Hundreds of police have been carrying out raids across London today in a ‘Big Wing’ operation since dawn.

By 4pm, Operation Stimtone chalked up 112 arrests for offences including money laundering, drugs, fraud, employee theft, conspiracy to defraud, burglary and theft.

Some 900 Met Police officers were involved from 6am.

By far, the biggest ‘sting’ operation was in the East End, where the Met’s Tower Hamlets division sent out more than 100 officers following a dawn briefing at Bethnal Green police station, carrying out raids which included an illicit cannabis factory and alcohol smuggling.

The cannabis factory was discovered after a tip-off at a flat on the Burdett housing estate in Limehouse.
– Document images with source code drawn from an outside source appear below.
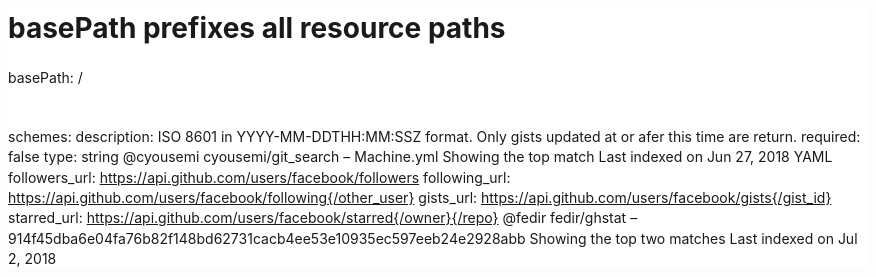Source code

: # basePath prefixes all resource paths 
basePath: /
# 
schemes:
          description: ISO 8601 in YYYY-MM-DDTHH:MM:SSZ format.  Only gists updated at or afer this time are return.
          required: false
          type: string
@cyousemi
cyousemi/git_search – Machine.yml
Showing the top match
Last indexed on Jun 27, 2018
YAML
    followers_url: https://api.github.com/users/facebook/followers
    following_url: https://api.github.com/users/facebook/following{/other_user}
    gists_url: https://api.github.com/users/facebook/gists{/gist_id}
    starred_url: https://api.github.com/users/facebook/starred{/owner}{/repo}
@fedir
fedir/ghstat – 914f45dba6e04fa76b82f148bd62731cacb4ee53e10935ec597eeb24e2928abb
Showing the top two matches
Last indexed on Jul 2, 2018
“We found 161 plants growing in the flat,” Chief Insp Stephen Manger told the Advertiser. “They were not matured yet—so we’ve managed to foil a drugs operation being set up.

“There were cooling fans, ducting, special lighting and foil lining the flat as well as the seedlings that had just been planted.”

A 36-year-old man was arrested at the scene and was in custody tonight being questioned by detectives.

In a separate raid, police and Tower Hamlets trading standards officers investigating under-the-counter liquor sales without duty paid seized 200 bottles of wine from an off-licence in Stepney Green.

Police went to 14 East End pawnbrokers looking for stolen property and called at 10 money service and exchange bureaux checking for any larger-than-usual transactions for cash laundering.

Automatic number plate readers were used at several petrol station forecourts checking for stolen cars or vehicles without insurance. They stopped 50 drivers using the Texaco garage in Leamouth Road in Blackwall, but none was detained.

Five arrests were made in other raids by CID officers investigating fraud and business theft. Those arrested were also being interviewed this evening.

The raids were part of the Met Commissioner’s ‘Big Wing’ days when the whole Metropolitan Force was being mobilised in one high-profile swoop to tackle specific crimes across all 32 London boroughs.

Tower Hamlets brought in 30 officers from its local neighbourhood teams to join 30 detectives from CID, 25 main beat Pcs and 18 Specials drawn from Scotland Yard’s Operational Support Unit.

They went to 50 East End businesses and 12 home addresses. Only five people were taken in for questioning out of the 12 arrest warrants that were to be served.